### Data below
---+---
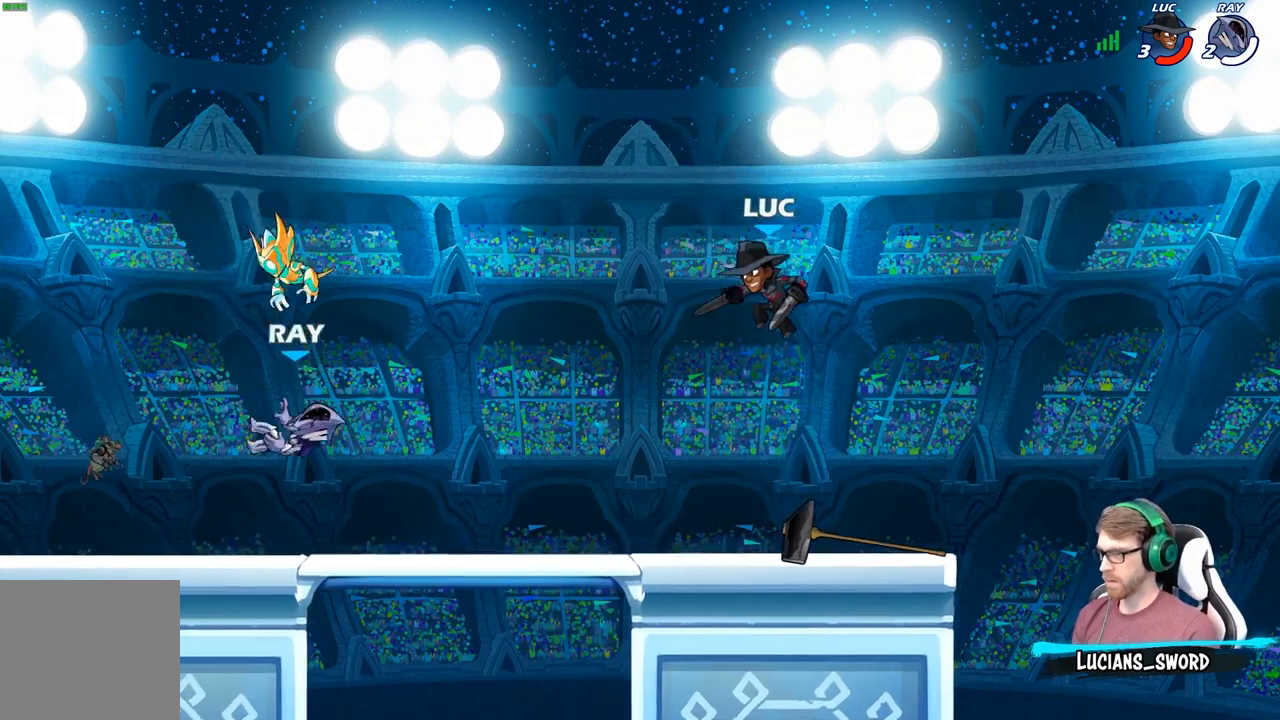
{"buttons": [], "left_stick": "down-left", "right_stick": "center", "events": [[383, "left_stick", "down-left"]]}
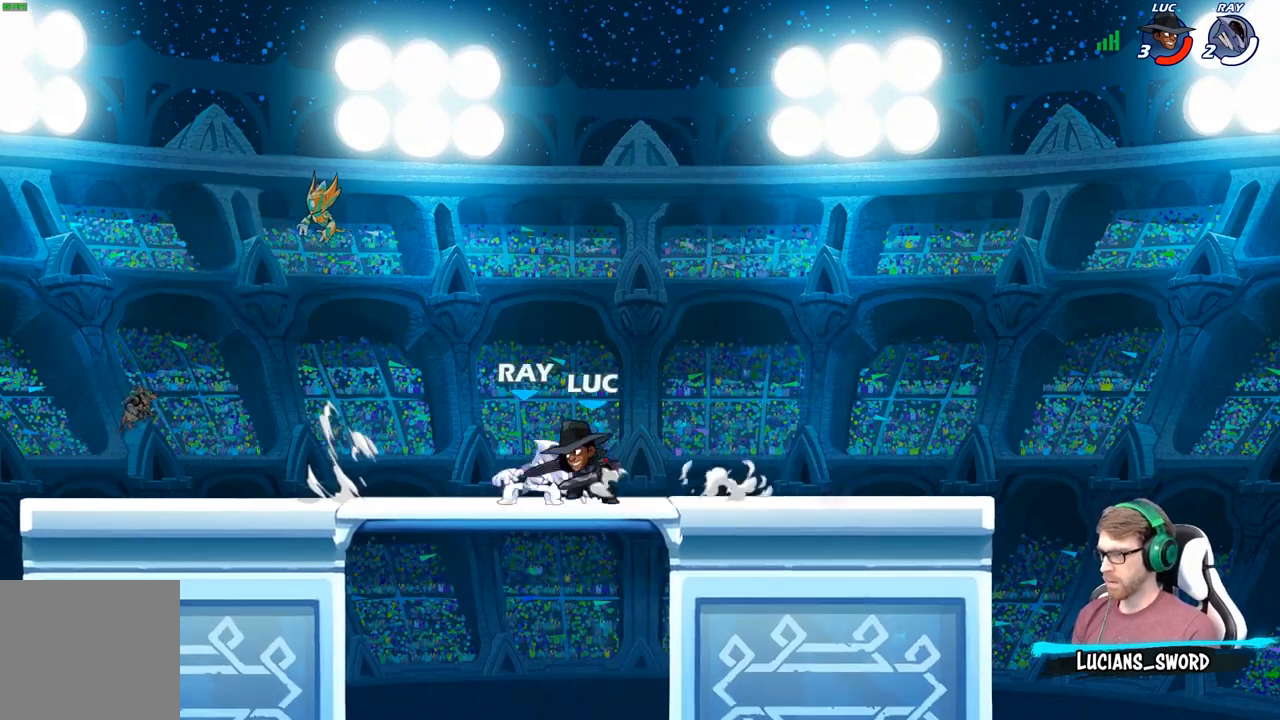
{"buttons": ["X"], "left_stick": "center", "right_stick": "center", "events": [[33, "left_stick", "down-right"], [83, "left_stick", "right"], [267, "A", "down"], [317, "left_stick", "center"], [367, "A", "up"], [467, "X", "down"]]}
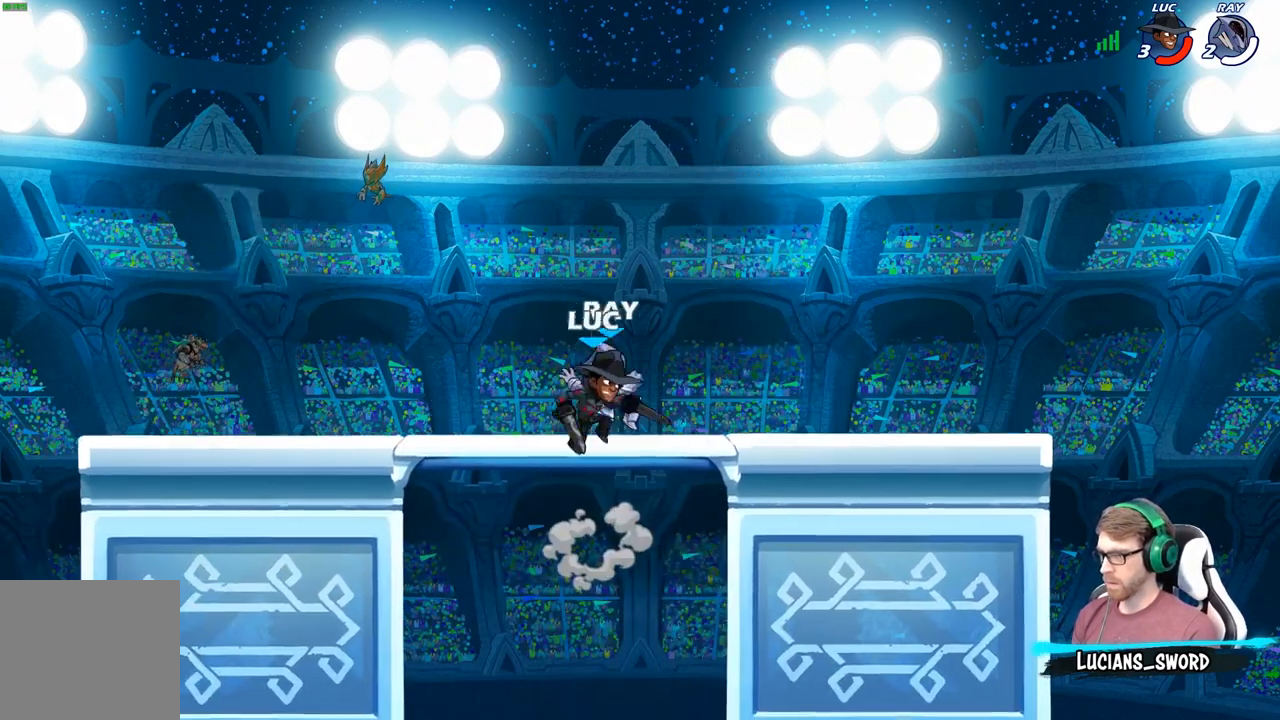
{"buttons": [], "left_stick": "left", "right_stick": "center", "events": [[33, "left_stick", "left"], [67, "X", "up"]]}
---+---
### The problem
Without including any picture, output all the material exactly as it appears.

### Written response
{"buttons": [], "left_stick": "down-left", "right_stick": "center", "events": [[383, "left_stick", "down-left"]]}
{"buttons": ["X"], "left_stick": "center", "right_stick": "center", "events": [[33, "left_stick", "down-right"], [83, "left_stick", "right"], [267, "A", "down"], [317, "left_stick", "center"], [367, "A", "up"], [467, "X", "down"]]}
{"buttons": [], "left_stick": "left", "right_stick": "center", "events": [[33, "left_stick", "left"], [67, "X", "up"]]}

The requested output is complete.